**Tasks for this exercise:**
(A) In the math notes below, what is the limit of $Z_t f_{\sigma}(z)$ as $t \rightarrow +\infty$ for $z \in [-1/2, 1/2)$?
(B) From the math notes below, echo word for word the passage that begins with the words containing "With $u:=1-2 \lvert" and ends with "for $z \in [-1/2, 1/2)$.".

Form when $t \rightarrow +\infty$

With $u:=1-2 \lvert z \rvert$, we use (the $o$ notation is in $+\infty$ here) that $\cosh(u/t)=1+u^2/(2t^2)+o(1/t^2)$ and $1/\sinh(1/t)=t-1/(6t)+o(1/t)$ so:

\[\begin{align*} \cosh(u/t)/\sinh(1/t) =& (1 + u^2/(2t^2) + o(1/t^2))(t - 1/(6t) + o(1/t)) \\ =& (t - 1/(6t) + o(1/t)) + u^2/(2t) \\ =& t + (1/6)(3u^2-1)/t + o(1/t). \end{align*}\]

Hence $Z_t f_{\sigma}(z) = (1/6)(3u^2-1) + o(1)$. Replacing $u$ by its value, we obtain that: $\lim_{t \rightarrow +\infty} Z_t f_{\sigma}(z) = 2 z^2-2 \lvert z \rvert + 1/3$ for $z \in [-1/2, 1/2)$.

Form when $t \rightarrow 0$

The convergence to $0$ is straightforward using the definitions of $\sinh$ and $\cosh$.

Roots

For $z \in [-1/2, 1/2)$, we have $Z_t f_{\sigma}(z) = 0$ when $\cosh(u/t) = t \sinh(1/t)$. The final form is obtained by taking the inverse function $\cosh^{-1}(x) = \log (x + \sqrt{x^2 -1})$ and using $\pm z = (1-u)/2$.

We consider the smallest positive root $z_0$ in the following (the negative is also a root, along with the translations by $1$).

**Source information:**
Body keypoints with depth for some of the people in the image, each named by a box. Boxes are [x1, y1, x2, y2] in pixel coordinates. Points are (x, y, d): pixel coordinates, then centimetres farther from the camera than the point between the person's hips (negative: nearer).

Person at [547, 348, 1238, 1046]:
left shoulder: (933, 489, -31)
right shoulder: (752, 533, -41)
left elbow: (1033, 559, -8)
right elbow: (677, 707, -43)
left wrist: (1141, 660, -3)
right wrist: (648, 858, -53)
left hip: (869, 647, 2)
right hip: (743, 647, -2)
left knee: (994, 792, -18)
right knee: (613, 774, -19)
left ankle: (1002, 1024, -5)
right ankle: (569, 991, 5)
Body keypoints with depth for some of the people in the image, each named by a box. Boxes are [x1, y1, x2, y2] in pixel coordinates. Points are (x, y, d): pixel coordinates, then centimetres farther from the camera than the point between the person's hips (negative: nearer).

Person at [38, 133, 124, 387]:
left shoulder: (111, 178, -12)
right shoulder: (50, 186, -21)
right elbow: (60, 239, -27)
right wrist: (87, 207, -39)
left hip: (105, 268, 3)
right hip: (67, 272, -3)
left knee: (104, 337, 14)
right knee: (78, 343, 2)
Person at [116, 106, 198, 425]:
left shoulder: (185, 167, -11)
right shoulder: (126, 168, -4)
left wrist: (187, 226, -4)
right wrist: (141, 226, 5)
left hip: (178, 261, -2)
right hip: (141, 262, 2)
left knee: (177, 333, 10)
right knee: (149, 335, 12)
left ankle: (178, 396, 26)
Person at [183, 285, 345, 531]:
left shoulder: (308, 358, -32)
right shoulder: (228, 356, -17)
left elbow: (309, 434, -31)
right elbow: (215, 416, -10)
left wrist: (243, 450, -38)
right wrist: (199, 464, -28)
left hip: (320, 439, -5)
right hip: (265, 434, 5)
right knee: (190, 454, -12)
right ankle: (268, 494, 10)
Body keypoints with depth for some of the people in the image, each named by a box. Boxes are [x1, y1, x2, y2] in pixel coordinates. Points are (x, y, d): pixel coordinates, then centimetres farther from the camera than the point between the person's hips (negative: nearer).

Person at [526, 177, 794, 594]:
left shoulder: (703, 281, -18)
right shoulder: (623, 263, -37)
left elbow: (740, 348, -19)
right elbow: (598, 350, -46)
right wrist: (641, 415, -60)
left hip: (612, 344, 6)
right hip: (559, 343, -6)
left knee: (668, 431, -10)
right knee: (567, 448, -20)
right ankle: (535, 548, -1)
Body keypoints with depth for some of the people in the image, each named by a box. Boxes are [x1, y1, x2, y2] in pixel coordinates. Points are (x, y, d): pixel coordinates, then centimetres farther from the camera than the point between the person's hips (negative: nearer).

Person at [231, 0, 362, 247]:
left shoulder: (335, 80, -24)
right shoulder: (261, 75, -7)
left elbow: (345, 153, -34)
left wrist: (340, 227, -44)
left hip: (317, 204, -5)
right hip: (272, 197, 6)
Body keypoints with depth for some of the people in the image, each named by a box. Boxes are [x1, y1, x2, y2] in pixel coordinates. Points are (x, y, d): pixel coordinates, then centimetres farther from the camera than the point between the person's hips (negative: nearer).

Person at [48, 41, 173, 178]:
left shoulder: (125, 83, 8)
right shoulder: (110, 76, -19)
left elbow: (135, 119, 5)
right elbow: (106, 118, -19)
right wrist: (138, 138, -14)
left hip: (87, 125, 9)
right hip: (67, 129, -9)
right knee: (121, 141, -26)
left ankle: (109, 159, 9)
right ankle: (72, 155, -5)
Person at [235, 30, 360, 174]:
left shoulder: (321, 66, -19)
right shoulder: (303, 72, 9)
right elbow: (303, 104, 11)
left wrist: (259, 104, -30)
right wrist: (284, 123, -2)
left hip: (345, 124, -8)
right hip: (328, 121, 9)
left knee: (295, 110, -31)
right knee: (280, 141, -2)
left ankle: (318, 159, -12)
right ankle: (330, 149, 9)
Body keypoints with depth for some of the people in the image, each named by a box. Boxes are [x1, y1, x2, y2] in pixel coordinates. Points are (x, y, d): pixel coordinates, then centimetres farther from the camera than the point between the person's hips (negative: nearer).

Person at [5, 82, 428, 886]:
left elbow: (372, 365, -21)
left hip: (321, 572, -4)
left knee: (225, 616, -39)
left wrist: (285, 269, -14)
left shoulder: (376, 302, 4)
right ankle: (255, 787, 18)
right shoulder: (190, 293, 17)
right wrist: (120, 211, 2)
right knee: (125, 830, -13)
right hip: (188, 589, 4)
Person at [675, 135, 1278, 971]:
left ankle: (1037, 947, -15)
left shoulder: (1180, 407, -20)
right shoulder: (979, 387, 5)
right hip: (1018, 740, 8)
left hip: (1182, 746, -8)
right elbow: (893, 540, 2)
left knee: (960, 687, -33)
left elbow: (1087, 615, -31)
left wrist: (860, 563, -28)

**Solution set:**
(A) $2 z^2-2 \lvert z \rvert + 1/3$

(B)
With $u:=1-2 \lvert z \rvert$, we use (the $o$ notation is in $+\infty$ here) that $\cosh(u/t)=1+u^2/(2t^2)+o(1/t^2)$ and $1/\sinh(1/t)=t-1/(6t)+o(1/t)$ so:

\[\begin{align*} \cosh(u/t)/\sinh(1/t) =& (1 + u^2/(2t^2) + o(1/t^2))(t - 1/(6t) + o(1/t)) \\ =& (t - 1/(6t) + o(1/t)) + u^2/(2t) \\ =& t + (1/6)(3u^2-1)/t + o(1/t). \end{align*}\]

Hence $Z_t f_{\sigma}(z) = (1/6)(3u^2-1) + o(1)$. Replacing $u$ by its value, we obtain that: $\lim_{t \rightarrow +\infty} Z_t f_{\sigma}(z) = 2 z^2-2 \lvert z \rvert + 1/3$ for $z \in [-1/2, 1/2)$.